[Python-Dev] Algoritmic Complexity Attack on Python

Tim Peters tim.one@comcast.net
Fri, 30 May 2003 19:07:38 -0400

[Scott Crosby]
> ...
> Have you done benchmarking to prove that string_hash is in fact an
> important hotspot in the python interpreter?

It depends on the specific application, of course.  The overall speed of
dicts is crucial, but in many "namespace" dict apps the strings are
interned, implying (among other things) that a hash code is computed only
once per string.  In those apps the speed of the string hash function isn't
so important.  Overall, though, I'd welcome a faster string hash, and I
agree that Python's isn't particularly zippy.

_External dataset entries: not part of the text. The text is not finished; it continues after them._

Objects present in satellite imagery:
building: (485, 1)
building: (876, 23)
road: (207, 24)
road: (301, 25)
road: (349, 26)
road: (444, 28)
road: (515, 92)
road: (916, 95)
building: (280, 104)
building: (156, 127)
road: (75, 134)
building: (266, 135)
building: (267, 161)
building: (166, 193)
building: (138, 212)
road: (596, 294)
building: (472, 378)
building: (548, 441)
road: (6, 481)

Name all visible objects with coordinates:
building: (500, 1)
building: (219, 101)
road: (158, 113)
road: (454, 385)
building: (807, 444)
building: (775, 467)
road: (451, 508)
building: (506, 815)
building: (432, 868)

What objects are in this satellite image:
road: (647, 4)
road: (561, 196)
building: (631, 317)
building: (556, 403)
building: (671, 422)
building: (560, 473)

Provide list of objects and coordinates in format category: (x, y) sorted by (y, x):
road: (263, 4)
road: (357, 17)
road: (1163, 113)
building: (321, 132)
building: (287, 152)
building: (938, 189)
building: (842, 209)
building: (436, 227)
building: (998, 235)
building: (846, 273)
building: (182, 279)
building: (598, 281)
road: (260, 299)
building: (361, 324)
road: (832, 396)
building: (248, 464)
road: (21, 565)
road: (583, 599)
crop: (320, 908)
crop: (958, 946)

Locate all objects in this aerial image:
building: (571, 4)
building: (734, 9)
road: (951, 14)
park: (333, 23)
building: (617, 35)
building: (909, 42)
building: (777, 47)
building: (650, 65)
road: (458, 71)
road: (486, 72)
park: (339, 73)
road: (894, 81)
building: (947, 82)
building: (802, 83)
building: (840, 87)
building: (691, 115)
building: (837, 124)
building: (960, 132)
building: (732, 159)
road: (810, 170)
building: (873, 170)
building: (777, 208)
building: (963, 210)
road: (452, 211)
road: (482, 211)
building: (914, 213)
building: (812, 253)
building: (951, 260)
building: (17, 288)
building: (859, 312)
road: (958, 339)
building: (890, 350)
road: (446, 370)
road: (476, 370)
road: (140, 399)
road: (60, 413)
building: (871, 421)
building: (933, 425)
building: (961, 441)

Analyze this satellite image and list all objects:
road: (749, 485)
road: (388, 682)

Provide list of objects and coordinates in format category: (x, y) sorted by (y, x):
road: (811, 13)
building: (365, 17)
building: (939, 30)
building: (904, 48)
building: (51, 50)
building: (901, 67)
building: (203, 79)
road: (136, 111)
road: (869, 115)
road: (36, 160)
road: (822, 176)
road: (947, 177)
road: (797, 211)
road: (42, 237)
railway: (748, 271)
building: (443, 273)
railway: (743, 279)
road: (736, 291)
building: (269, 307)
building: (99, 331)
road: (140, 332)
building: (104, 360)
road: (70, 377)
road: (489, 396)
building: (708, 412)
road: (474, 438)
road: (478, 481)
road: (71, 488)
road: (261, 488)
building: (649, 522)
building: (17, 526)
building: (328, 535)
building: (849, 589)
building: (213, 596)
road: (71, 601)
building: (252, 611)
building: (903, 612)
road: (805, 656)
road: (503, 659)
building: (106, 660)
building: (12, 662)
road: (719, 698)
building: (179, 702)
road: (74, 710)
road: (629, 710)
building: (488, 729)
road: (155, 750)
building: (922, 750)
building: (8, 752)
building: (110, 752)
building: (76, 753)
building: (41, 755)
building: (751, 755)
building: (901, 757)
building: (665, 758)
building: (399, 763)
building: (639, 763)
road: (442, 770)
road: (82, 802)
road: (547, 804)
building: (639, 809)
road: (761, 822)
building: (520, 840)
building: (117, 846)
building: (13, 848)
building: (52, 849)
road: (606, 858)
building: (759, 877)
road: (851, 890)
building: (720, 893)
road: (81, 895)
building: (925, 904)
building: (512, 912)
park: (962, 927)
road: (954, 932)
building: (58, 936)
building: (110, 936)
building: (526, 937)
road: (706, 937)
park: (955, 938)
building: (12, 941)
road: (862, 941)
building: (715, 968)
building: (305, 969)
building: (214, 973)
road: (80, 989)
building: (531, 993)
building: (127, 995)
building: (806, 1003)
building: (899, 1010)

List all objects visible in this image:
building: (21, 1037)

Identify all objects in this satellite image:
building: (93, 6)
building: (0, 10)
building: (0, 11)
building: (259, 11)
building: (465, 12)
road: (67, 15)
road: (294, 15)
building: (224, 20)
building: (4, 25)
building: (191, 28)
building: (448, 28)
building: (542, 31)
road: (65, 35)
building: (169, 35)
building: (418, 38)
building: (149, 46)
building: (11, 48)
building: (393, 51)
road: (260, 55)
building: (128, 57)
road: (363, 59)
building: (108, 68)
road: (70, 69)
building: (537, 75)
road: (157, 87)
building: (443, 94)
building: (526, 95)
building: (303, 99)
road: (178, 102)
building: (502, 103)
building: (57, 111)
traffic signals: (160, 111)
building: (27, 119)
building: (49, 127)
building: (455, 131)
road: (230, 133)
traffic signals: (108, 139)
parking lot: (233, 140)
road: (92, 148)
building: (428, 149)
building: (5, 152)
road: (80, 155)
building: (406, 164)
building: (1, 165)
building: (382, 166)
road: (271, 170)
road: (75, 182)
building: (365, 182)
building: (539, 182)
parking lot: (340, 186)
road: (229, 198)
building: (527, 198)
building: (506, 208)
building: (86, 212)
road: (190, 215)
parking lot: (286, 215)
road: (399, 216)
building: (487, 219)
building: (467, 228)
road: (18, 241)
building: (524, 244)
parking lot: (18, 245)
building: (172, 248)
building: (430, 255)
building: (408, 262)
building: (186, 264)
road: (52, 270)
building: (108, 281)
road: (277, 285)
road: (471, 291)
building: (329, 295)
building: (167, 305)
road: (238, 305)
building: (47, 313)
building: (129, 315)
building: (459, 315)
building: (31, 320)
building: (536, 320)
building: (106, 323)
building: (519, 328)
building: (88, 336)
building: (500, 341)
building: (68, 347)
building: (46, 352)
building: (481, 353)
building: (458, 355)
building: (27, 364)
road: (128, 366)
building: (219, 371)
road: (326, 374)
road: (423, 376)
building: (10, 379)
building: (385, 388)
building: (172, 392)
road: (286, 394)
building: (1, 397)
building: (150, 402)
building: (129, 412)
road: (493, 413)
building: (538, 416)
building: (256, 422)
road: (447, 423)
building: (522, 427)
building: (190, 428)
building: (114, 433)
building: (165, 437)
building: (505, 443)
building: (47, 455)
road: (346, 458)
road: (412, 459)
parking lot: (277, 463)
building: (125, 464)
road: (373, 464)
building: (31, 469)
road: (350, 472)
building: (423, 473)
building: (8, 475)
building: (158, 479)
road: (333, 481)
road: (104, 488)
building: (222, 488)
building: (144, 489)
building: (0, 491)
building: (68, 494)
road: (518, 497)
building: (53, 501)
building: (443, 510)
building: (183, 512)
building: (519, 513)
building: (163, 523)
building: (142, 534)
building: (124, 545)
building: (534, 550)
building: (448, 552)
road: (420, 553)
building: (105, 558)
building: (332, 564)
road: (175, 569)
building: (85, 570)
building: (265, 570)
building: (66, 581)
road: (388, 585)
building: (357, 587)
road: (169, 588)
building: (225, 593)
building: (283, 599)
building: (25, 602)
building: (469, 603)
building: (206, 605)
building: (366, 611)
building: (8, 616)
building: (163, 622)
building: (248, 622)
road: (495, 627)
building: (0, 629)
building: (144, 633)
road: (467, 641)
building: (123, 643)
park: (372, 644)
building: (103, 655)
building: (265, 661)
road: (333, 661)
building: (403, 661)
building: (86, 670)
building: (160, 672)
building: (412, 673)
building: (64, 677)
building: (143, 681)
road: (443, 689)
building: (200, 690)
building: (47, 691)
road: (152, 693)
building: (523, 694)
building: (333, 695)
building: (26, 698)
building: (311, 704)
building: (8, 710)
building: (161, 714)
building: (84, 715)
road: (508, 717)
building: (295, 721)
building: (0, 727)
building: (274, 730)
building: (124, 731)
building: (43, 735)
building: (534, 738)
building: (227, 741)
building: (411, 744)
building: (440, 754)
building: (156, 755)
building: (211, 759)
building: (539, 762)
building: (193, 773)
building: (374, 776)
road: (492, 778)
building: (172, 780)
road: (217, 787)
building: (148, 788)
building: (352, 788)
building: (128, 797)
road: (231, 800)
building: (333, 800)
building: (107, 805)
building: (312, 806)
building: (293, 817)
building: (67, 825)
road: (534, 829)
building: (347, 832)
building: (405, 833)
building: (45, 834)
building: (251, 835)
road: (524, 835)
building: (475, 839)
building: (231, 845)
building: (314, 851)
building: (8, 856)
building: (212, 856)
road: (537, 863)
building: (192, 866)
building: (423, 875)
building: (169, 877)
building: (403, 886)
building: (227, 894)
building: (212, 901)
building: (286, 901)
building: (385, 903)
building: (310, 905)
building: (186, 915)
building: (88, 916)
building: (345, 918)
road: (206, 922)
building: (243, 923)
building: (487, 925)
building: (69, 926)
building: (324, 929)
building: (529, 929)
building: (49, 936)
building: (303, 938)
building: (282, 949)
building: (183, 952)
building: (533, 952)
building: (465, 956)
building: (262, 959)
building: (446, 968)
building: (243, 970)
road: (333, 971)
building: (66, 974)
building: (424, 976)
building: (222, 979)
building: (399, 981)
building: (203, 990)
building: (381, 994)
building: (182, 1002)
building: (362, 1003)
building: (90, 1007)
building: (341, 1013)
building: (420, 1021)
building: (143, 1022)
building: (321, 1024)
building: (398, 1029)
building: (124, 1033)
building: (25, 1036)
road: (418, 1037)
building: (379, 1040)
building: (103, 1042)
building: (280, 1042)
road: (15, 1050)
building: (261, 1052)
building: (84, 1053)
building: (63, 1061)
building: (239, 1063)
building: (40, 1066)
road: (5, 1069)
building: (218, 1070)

OTOH, it's just a couple lines of C that run fine on everything from Palm
Pilots to Crays, and have created no portability or maintenance headaches.
Browsing your site, you've got over 100KB of snaky C code to implement
hashing functions, some with known bugs, others with cautions about open
questions wrt platforms with different endianness and word sizes than the
code was initially tested on.  Compared to what Python is using now, that's
a maintenance nightmare.

Note that Python's hash API doesn't return 32 bits, it returns a hash code
of the same size as the native C long.  The multiplication gimmick doesn't
require any pain to do that.

Other points that arise in practical deployment:

+ Python dicts can be indexed by many kinds of immutable objects.
  Strings are just one kind of key, and Python has many hash functions.

+ If I understand what you're selling, the hash code of a given string
  will almost certainly change across program runs.  That's a very
  visible change in semantics, since hash() is a builtin Python
  function available to user code.  Some programs use hash codes to
  index into persistent (file- or database- based) data structures, and
  such code would plain break if the hash code of a string changed
  from one run to the next.  I expect the user-visible hash() would have
  to continue using a predictable function.

+ Some Python apps run for months, and universal hashing doesn't remove
  the possibility of quadratic-time behavior.  If I can poke at a
  long-running app and observe its behavior, over time I can deduce a
  set of keys that collide badly for any hashing scheme fixed when
  the program starts.  In that sense I don't believe this gimmick
  wholly plugs the hole it's trying to plug.

> If so, and doing one modulo operation per string is unacceptable,

If it's mod by a prime, probably.  Some architectures Python runs on require
hundreds of cycles to do an integer mod, and we don't have the resources to
construct custom mod-by-an-int shortcut code for dozens of obscure

> then you may wish to consider Jenkin's hash. The linux kernel people
> are switching to using a keyed veriant of Jenkin's hash. However,
> Jenkin's, AFAIK, has no proofs that it is in fact universal. It,
> however, probably is safe.

Nobody writing a Python program *has* to use a dict.  That dicts have
quadratic-time worst-case behavior isn't hidden, and there's no cure for
that short of switching to a data structure with better worst-case bounds.
I certainly agree it's something for programmers to be aware of.  I still
don't see any reason for the core language to care about this, though.